▶ _Task objective_: Print every line of the listing below character for character, changing nothing.

Collected data:
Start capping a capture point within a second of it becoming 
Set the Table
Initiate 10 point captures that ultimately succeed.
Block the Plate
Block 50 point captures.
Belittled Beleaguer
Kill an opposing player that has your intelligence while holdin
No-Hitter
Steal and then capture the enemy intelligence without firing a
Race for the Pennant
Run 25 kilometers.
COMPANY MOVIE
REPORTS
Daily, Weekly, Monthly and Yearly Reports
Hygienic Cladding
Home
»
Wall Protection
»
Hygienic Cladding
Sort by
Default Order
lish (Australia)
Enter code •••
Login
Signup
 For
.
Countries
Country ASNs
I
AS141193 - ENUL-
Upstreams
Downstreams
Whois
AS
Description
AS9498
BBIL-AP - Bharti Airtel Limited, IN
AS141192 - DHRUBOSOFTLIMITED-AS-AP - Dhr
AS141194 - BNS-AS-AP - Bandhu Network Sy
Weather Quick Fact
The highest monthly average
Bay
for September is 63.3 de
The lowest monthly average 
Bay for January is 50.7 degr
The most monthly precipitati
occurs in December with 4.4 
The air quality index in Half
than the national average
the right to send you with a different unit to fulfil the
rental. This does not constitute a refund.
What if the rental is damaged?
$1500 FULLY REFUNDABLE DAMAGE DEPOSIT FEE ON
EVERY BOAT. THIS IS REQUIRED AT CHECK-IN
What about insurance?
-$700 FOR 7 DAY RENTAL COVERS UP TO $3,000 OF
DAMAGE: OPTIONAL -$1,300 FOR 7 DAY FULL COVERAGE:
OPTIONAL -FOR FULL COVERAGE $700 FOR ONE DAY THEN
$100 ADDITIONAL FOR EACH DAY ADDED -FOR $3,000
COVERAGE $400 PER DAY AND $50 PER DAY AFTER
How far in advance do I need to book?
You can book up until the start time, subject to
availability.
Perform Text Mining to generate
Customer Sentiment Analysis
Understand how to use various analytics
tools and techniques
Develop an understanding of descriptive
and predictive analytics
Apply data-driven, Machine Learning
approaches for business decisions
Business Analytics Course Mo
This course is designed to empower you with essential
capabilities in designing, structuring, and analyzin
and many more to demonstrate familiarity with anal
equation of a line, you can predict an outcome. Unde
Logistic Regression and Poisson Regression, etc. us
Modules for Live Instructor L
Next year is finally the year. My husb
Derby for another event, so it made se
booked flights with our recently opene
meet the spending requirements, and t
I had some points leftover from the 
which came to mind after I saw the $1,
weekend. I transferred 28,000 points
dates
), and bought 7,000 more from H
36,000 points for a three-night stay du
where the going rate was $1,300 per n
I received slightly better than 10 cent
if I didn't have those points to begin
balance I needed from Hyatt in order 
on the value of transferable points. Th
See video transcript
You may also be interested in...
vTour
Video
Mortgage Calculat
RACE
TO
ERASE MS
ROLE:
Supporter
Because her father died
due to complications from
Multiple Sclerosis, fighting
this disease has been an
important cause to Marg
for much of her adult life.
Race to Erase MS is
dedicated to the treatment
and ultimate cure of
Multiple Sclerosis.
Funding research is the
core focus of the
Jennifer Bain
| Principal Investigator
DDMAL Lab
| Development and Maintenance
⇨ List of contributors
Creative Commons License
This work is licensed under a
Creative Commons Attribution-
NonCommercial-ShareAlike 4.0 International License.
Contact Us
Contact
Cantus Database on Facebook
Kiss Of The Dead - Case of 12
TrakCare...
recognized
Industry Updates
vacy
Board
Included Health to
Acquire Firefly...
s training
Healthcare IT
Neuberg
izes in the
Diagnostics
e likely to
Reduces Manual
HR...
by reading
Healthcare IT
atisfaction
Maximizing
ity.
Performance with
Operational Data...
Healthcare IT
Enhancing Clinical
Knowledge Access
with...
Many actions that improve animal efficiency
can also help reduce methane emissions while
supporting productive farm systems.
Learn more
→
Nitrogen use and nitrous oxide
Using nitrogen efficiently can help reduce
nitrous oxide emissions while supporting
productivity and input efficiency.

▶ _Answer to this task_:
Start capping a capture point within a second of it becoming 
Set the Table
Initiate 10 point captures that ultimately succeed.
Block the Plate
Block 50 point captures.
Belittled Beleaguer
Kill an opposing player that has your intelligence while holdin
No-Hitter
Steal and then capture the enemy intelligence without firing a
Race for the Pennant
Run 25 kilometers.
COMPANY MOVIE
REPORTS
Daily, Weekly, Monthly and Yearly Reports
Hygienic Cladding
Home
»
Wall Protection
»
Hygienic Cladding
Sort by
Default Order
lish (Australia)
Enter code •••
Login
Signup
 For
.
Countries
Country ASNs
I
AS141193 - ENUL-
Upstreams
Downstreams
Whois
AS
Description
AS9498
BBIL-AP - Bharti Airtel Limited, IN
AS141192 - DHRUBOSOFTLIMITED-AS-AP - Dhr
AS141194 - BNS-AS-AP - Bandhu Network Sy
Weather Quick Fact
The highest monthly average
Bay
for September is 63.3 de
The lowest monthly average 
Bay for January is 50.7 degr
The most monthly precipitati
occurs in December with 4.4 
The air quality index in Half
than the national average
the right to send you with a different unit to fulfil the
rental. This does not constitute a refund.
What if the rental is damaged?
$1500 FULLY REFUNDABLE DAMAGE DEPOSIT FEE ON
EVERY BOAT. THIS IS REQUIRED AT CHECK-IN
What about insurance?
-$700 FOR 7 DAY RENTAL COVERS UP TO $3,000 OF
DAMAGE: OPTIONAL -$1,300 FOR 7 DAY FULL COVERAGE:
OPTIONAL -FOR FULL COVERAGE $700 FOR ONE DAY THEN
$100 ADDITIONAL FOR EACH DAY ADDED -FOR $3,000
COVERAGE $400 PER DAY AND $50 PER DAY AFTER
How far in advance do I need to book?
You can book up until the start time, subject to
availability.
Perform Text Mining to generate
Customer Sentiment Analysis
Understand how to use various analytics
tools and techniques
Develop an understanding of descriptive
and predictive analytics
Apply data-driven, Machine Learning
approaches for business decisions
Business Analytics Course Mo
This course is designed to empower you with essential
capabilities in designing, structuring, and analyzin
and many more to demonstrate familiarity with anal
equation of a line, you can predict an outcome. Unde
Logistic Regression and Poisson Regression, etc. us
Modules for Live Instructor L
Next year is finally the year. My husb
Derby for another event, so it made se
booked flights with our recently opene
meet the spending requirements, and t
I had some points leftover from the 
which came to mind after I saw the $1,
weekend. I transferred 28,000 points
dates
), and bought 7,000 more from H
36,000 points for a three-night stay du
where the going rate was $1,300 per n
I received slightly better than 10 cent
if I didn't have those points to begin
balance I needed from Hyatt in order 
on the value of transferable points. Th
See video transcript
You may also be interested in...
vTour
Video
Mortgage Calculat
RACE
TO
ERASE MS
ROLE:
Supporter
Because her father died
due to complications from
Multiple Sclerosis, fighting
this disease has been an
important cause to Marg
for much of her adult life.
Race to Erase MS is
dedicated to the treatment
and ultimate cure of
Multiple Sclerosis.
Funding research is the
core focus of the
Jennifer Bain
| Principal Investigator
DDMAL Lab
| Development and Maintenance
⇨ List of contributors
Creative Commons License
This work is licensed under a
Creative Commons Attribution-
NonCommercial-ShareAlike 4.0 International License.
Contact Us
Contact
Cantus Database on Facebook
Kiss Of The Dead - Case of 12
TrakCare...
recognized
Industry Updates
vacy
Board
Included Health to
Acquire Firefly...
s training
Healthcare IT
Neuberg
izes in the
Diagnostics
e likely to
Reduces Manual
HR...
by reading
Healthcare IT
atisfaction
Maximizing
ity.
Performance with
Operational Data...
Healthcare IT
Enhancing Clinical
Knowledge Access
with...
Many actions that improve animal efficiency
can also help reduce methane emissions while
supporting productive farm systems.
Learn more
→
Nitrogen use and nitrous oxide
Using nitrogen efficiently can help reduce
nitrous oxide emissions while supporting
productivity and input efficiency.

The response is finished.